The resources generated can be managed, deployed, versioned, and consumed by any third-party tool already integrated with your clusters. Crossplane also offers a consistent API that works across all cloud providers. In addition, Crossplane Resource Model (XRM) standardizes the way resources are managed between Kubernetes, Crossplane, and your cloud platform. It ensures that important information such as credentials, connection secrets, and status conditions work correctly, no matter which provider you use.
Developed by the same creator of Terraform, HashiCorp, Vagrant provides a solution for professionals using a small number of virtual machines instead of large cloud infrastructures. The product is aimed at developers working on a much smaller scale, as it excels in quickly creating development environments.
With Vagrant, you can set up a virtual machine, run your tests, and save all configurations on that VM in a Vagrantfile. You can share this with other developers to ensure they can reproduce the same results and work with the same development environment.
Vagrant can run together with VirtualBox, AWS, and any other cloud provider that provides VM solutions as part of their services. It can also be integrated with other IaC tools such as Chef and Puppet.

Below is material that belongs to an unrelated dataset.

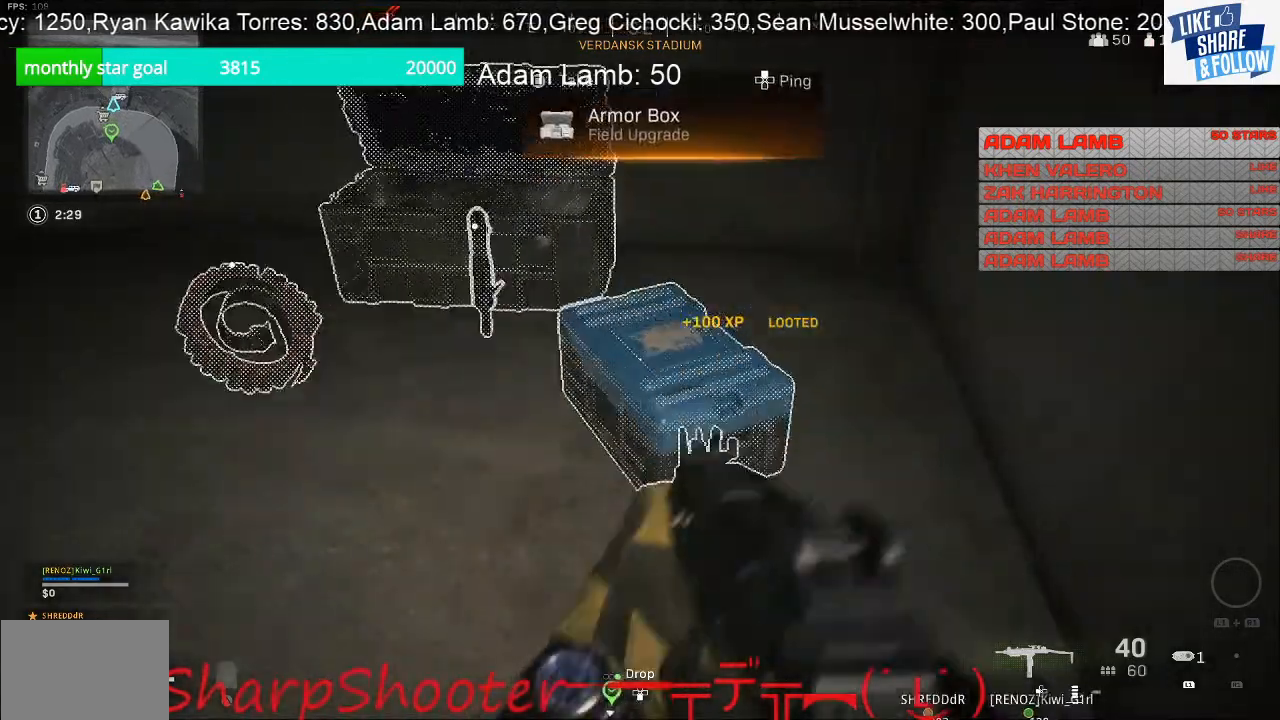
{"buttons": [], "left_stick": "down-left", "right_stick": "right", "events": [[200, "right_stick", "left"], [267, "right_stick", "center"], [333, "right_stick", "right"], [367, "left_stick", "down-left"]]}
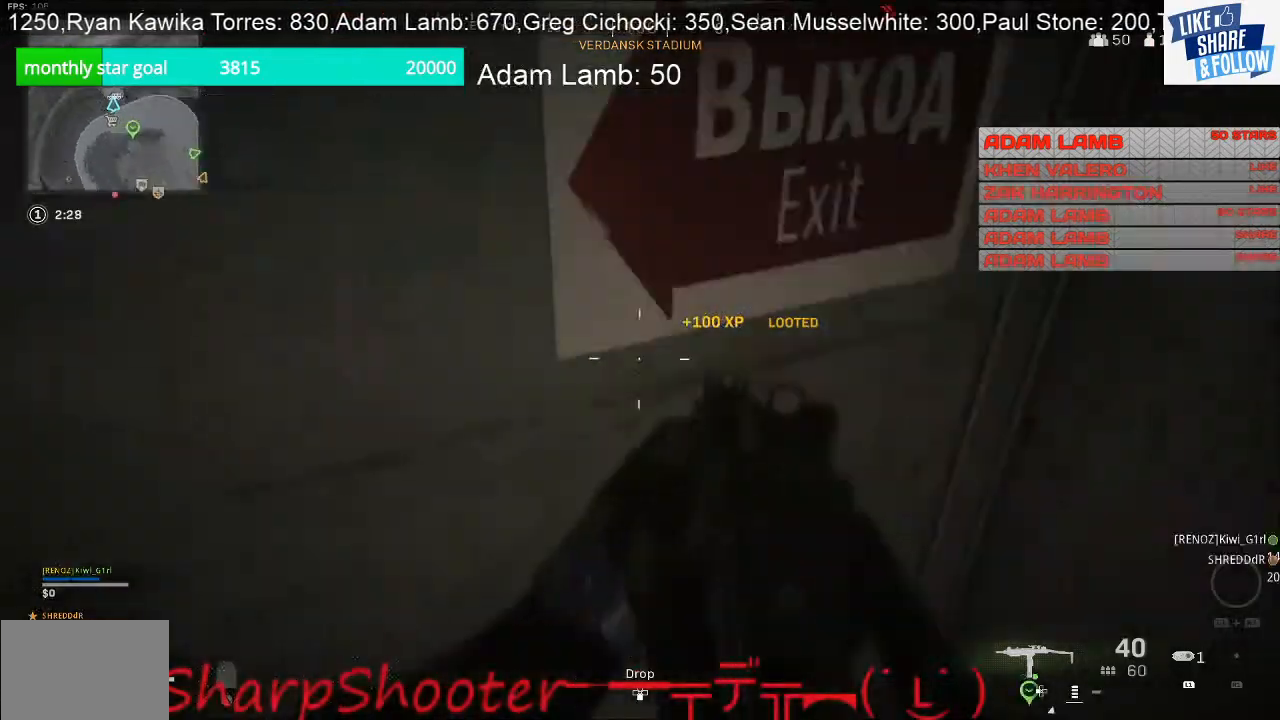
{"buttons": [], "left_stick": "center", "right_stick": "center", "events": [[33, "left_stick", "down"], [167, "left_stick", "down-right"], [300, "left_stick", "center"], [300, "right_stick", "center"]]}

IaC is the future when it comes to managing cloud resources due to its effectiveness and reliability. The IaC tools we have outlined will significantly improve the efficiency of any project by automating the most laborious tasks while promoting a safer environment and maintaining consistency. Over the past few years, many companies have switched to IaC, which leads to less time spent dealing with the WebUI provided by their cloud platform and inconsistent resources.
Many companies are still getting used to using IaC tools in their workflow, which often translates to teams not having a CI implemented for it. Generally, leaving a single developer working with Terraform scales poorly and generates a bottleneck in development.
Automating IaC might not be as trendy as automating applications deployment but remains important to keep your IaC repository as the unique source of truth.